By Chelle Koster Walton

The first time a half-ton manatee came up to nuzzle my snorkeled face, well, yeah, I was inclined to back paddle. I’ll admit it: The pig-nosed face is hardly the prettiest I’ve nuzzled. In the end, though, I just had to laugh through my snorkel at the tickle of its whiskers and the fleshy nudge that felt playful, like that of a dog begging for a scratch behind the ears.


The babies are the most curious and likely to approach snorkelers. One juvenile took my hand between its two fins and pressed it to its chest. Beneath its gray, burlap skin I could feel its heart beating.


A manatee swimming in the blue water of Florida

Carlton Ward Jr. for VISIT FLORIDA

“At the start, the size of a manatee is a bit intimidating, but observing them is certainly an authentic Florida experience that will always be a treasure for me,” says Robin Draper, an avid paddler and blogger.


To get close enough to pet and scratch – with only one hand allowable – an animal of that girth was life-changing for me.  


Like the manatee, things move slowly on 7-mile Crystal River and its cousins, the Homosassa and Chassakowitzka. Safe from any metro rat race, the rivers coax out fishing poles, kayaks, and attitudes pre-WiFi.


Book with Bird’s Underwater Dive Center in small-town Crystal River for manatee snorkeling tours around the refuge. Best time to see manatees is late November through early March.


Bird’s also does fishing excursions and, in summer (June 17-Sept. 24) snorkel scalloping trips. Draper said she believes the best kayaking is on the wild Chassahowitzka River through the eponymous national wildlife refuge -- accessible only by boat and a gold mine for birders. For kayaking or paddleboarding among the manatees, see Aardvark’s Florida Kayak Co. in Crystal River.


If you want to spot manatees without getting wet, visit Homosassa Springs Wildlife State Park in even smaller town Homosassa. The park has an underwater observatory and does boat tours and manatee presentations waterside. Three Sisters Springs is Florida’s only spring accessible by land, so you can walk the boardwalk for a peek at the bulbous, prehistoric marine mammals.


A different site along the Crystal preserves the manmade rather than the wild. Crystal River Archaeological State Park encircles pre-Columbian burial and midden mounds.
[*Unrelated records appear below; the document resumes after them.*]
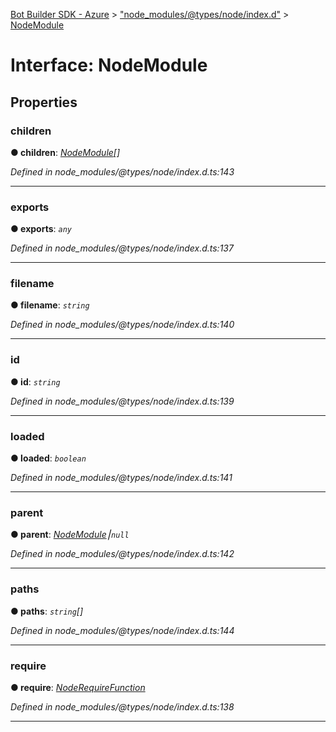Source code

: [Bot Builder SDK - Azure](../README.md) > ["node_modules/@types/node/index.d"](../modules/_node_modules__types_node_index_d_.md) > [NodeModule](../interfaces/_node_modules__types_node_index_d_.nodemodule.md)



# Interface: NodeModule


## Properties
<a id="children"></a>

###  children

**●  children**:  *[NodeModule](_node_modules__types_node_index_d_.nodemodule.md)[]* 

*Defined in node_modules/@types/node/index.d.ts:143*





___

<a id="exports"></a>

###  exports

**●  exports**:  *`any`* 

*Defined in node_modules/@types/node/index.d.ts:137*





___

<a id="filename"></a>

###  filename

**●  filename**:  *`string`* 

*Defined in node_modules/@types/node/index.d.ts:140*





___

<a id="id"></a>

###  id

**●  id**:  *`string`* 

*Defined in node_modules/@types/node/index.d.ts:139*





___

<a id="loaded"></a>

###  loaded

**●  loaded**:  *`boolean`* 

*Defined in node_modules/@types/node/index.d.ts:141*





___

<a id="parent"></a>

###  parent

**●  parent**:  *[NodeModule](_node_modules__types_node_index_d_.nodemodule.md)⎮`null`* 

*Defined in node_modules/@types/node/index.d.ts:142*





___

<a id="paths"></a>

###  paths

**●  paths**:  *`string`[]* 

*Defined in node_modules/@types/node/index.d.ts:144*





___

<a id="require"></a>

###  require

**●  require**:  *[NodeRequireFunction](_node_modules__types_node_index_d_.noderequirefunction.md)* 

*Defined in node_modules/@types/node/index.d.ts:138*





___


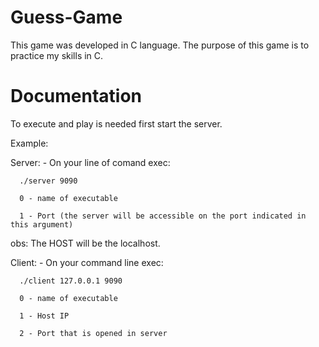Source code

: # Guess-Game
This game was developed in C language. The purpose of this game is to practice my skills in C.

# Documentation
  To execute and play is needed first start the server.
  
  Example:
    
   Server:
      - On your line of comand exec:
      
      ./server 9090
      
      0 - name of executable
      
      1 - Port (the server will be accessible on the port indicated in this argument)
      
  obs: The HOST will be the localhost.
  
   Client:
      - On your command line exec:
      
      ./client 127.0.0.1 9090
      
      0 - name of executable
      
      1 - Host IP
      
      2 - Port that is opened in server
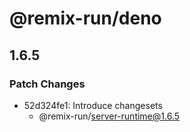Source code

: # @remix-run/deno

## 1.6.5

### Patch Changes

- 52d324fe1: Introduce changesets
  - @remix-run/server-runtime@1.6.5
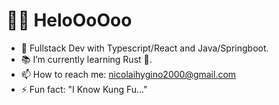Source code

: # 👋👾 HeloOoOoo

- 🚀 Fullstack Dev with Typescript/React and Java/Springboot.
- 📚 I’m currently learning Rust 🦀.
- 📫 How to reach me: nicolaihygino2000@gmail.com
- ⚡ Fun fact: "I Know Kung Fu..."
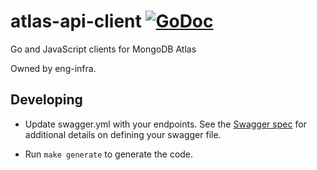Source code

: # atlas-api-client [![GoDoc](https://godoc.org/github.com/Clever/atlas-api-client/gen-go/client?status.png)](https://godoc.org/github.com/Clever/atlas-api-client/gen-go/client)

Go and JavaScript clients for MongoDB Atlas

Owned by eng-infra.

## Developing

- Update swagger.yml with your endpoints. See the [Swagger spec](http://swagger.io/specification/) for additional details on defining your swagger file.

- Run `make generate` to generate the code.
You can climb the 55 steps to the top of the tallest. Nearby Crystal River Preserve State Park affords further fishing, kayaking, and hiking adventures on the river.


When it comes to down time, you’ll find plenty of places to chill along the rivers. Dine waterside at Charlie’s Fish House Restaurant & Seafood Market in Crystal River, where you know it’s fresh. Don’t miss the smoked mullet spread, a local specialty.


A number of hotels in Crystal River sit on the water. A favorite, gracious Plantation on Crystal River, has its own marina and offers scalloping and manatee excursion packages. Its West 82 Bar & Grill will cook up your scallop catch to your specifications.


In Homosassa, Riverside Crab House at Homosassa Riverside Resort is known for its fresh blue crabs and view of monkeys cavorting on an island in the river across from its Monkey Bar. Most of the resort’s suites face the water, and the marina offers a full complement of boat rentals and tours.


Hard-core fishing types choose MacRae’s of Homosassa, a no-frills motel where the bait house and watering hole comprise the essential amenities. The Chassahowitzka River Campground welcomes RVs and tent campers with boat ramps and a way-off-the-beaten-path rural throwback.


“This is really Old Florida,” Draper said. “That’s why I like it.”